Mr Shields said: “The message this sends to science-based businesses is chilling.
“MBL has taken eight years to build, working with regulators all along the way.
“Now it faces being blocked from operating in Scotland because MSPs have been besieged by a campaign determined to stop MBL before regulators can even consider its plans, or the objectors’ arguments against them.”
He added: “Businesses need to be confident that Government regulatory processes will be upheld.
“Without that confidence, Scotland won’t be considered a competitive place to build a science-based business and we’ll lose future investment opportunities to other countries.
“In our industry, regulatory certainty is absolutely critical.
“Chemical and biotech businesses are capital intensive, long-term investments and companies simply can’t take the risk that Government’s regulatory procedures will be bypassed because of a campaign.”
So far more than 20,000 people have signed a petition calling for the mechanical harvesting of kelp to be banned.
Ailsa McLellan, an oyster farmer from Ullapool and founder of the No Kelp Dredging campaign, said: “Seaweed hand pickers like us currently operate under strict rules set by the Crown Estate, designed to ensure that we harvest kelp in a sustainable way.

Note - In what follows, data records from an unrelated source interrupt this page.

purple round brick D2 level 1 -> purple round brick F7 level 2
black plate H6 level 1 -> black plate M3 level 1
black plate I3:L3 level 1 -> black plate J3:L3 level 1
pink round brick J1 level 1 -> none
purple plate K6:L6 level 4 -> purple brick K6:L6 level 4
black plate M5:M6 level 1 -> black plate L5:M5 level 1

“To allow the industrial removal of kelp would make a mockery of those rules and undermine the future of the kelp forests we all rely on.
“The focus of seaweed harvest should be small-scale operators working sustainably from within communities and keeping those communities alive – and possibly cultivation in the future.

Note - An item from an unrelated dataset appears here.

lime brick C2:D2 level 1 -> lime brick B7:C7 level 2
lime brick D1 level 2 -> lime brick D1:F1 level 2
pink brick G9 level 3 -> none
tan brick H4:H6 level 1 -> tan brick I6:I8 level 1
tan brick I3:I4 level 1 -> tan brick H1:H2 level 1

“Kelp forests are habitats which underpin the coastal biodiversity that supports so many small businesses. They are a public asset, not something to be stripped for private profit. ”
As it stands, the Scottish Crown Estate Bill would ban the removal of entire kelp plants after Green MSP Mark Ruskell successfully changed the legislation.

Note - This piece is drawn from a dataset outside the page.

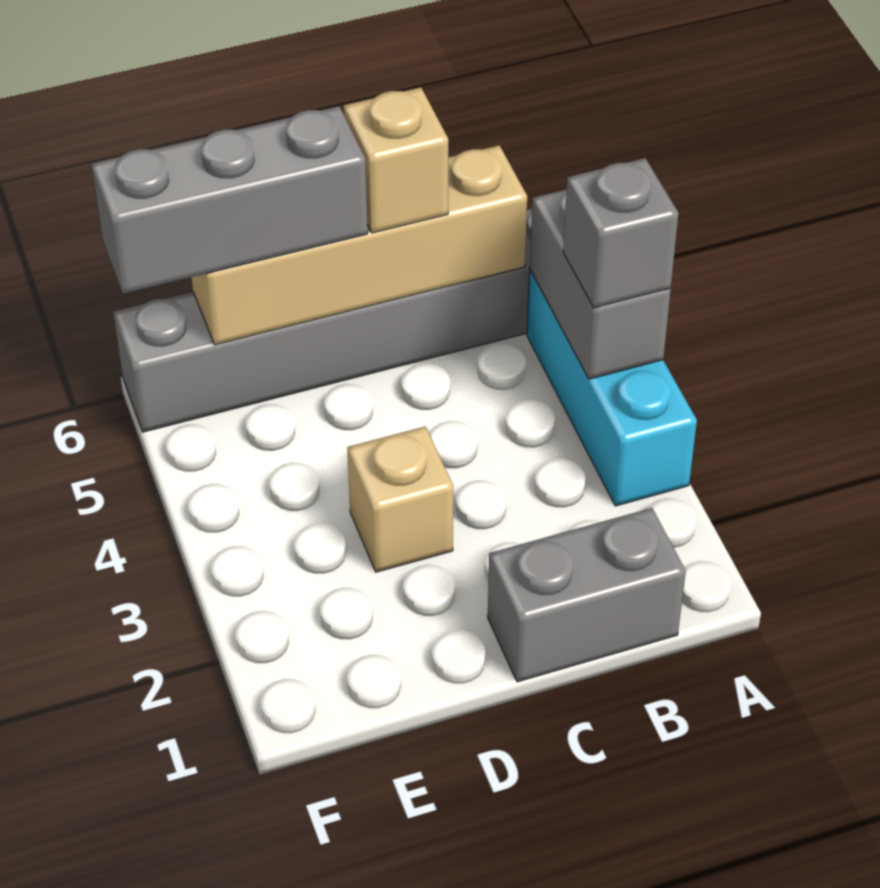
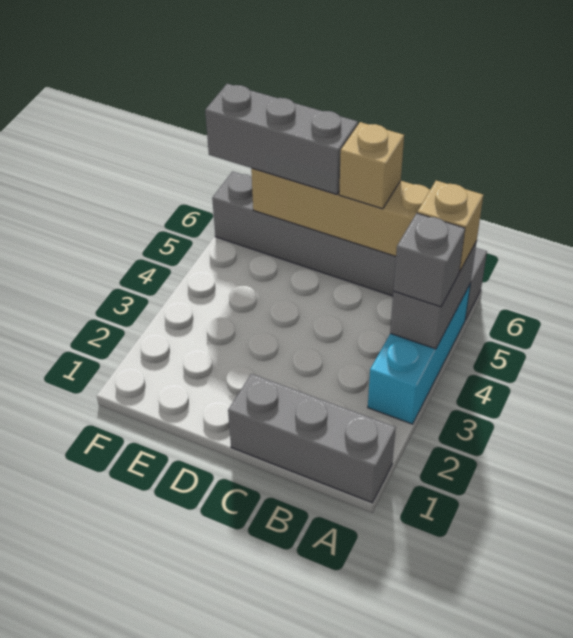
grey brick B1:C1 level 1 -> grey brick A1:C1 level 1
tan brick D3 level 1 -> tan brick A5 level 3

But science sector leaders spoke out ahead of the Bill being debated by the entire Scottish Parliament on Wednesday, warning a ban would be “a classic own goal by Scotland”.
Dave Tudor, co-chairman of Life Sciences Scotland, said: “Everyone’s entitled to an opinion about what’s acceptable and what’s not but it’s critical that issues like environmental sustainability are judged by experts, using sound science.
“Public opinion is important but it should be weighed up alongside expert analysis to ensure the right outcome for Scotland.
“Established regulatory processes should be followed in cases like this, otherwise we’ll potentially damage Scotland’s reputation and pay a high price in terms of missed opportunities.”
Roger Kilburn, CEO of the Industrial Biotechnology Innovation Centre, said: “We’re trying to make Scotland the ‘go to’ place for people who want to build IB businesses.
“But the impact of this ‘kelp clause’ is much bigger than its direct impact on MBL, a flagship project in our £900 million National IB Plan.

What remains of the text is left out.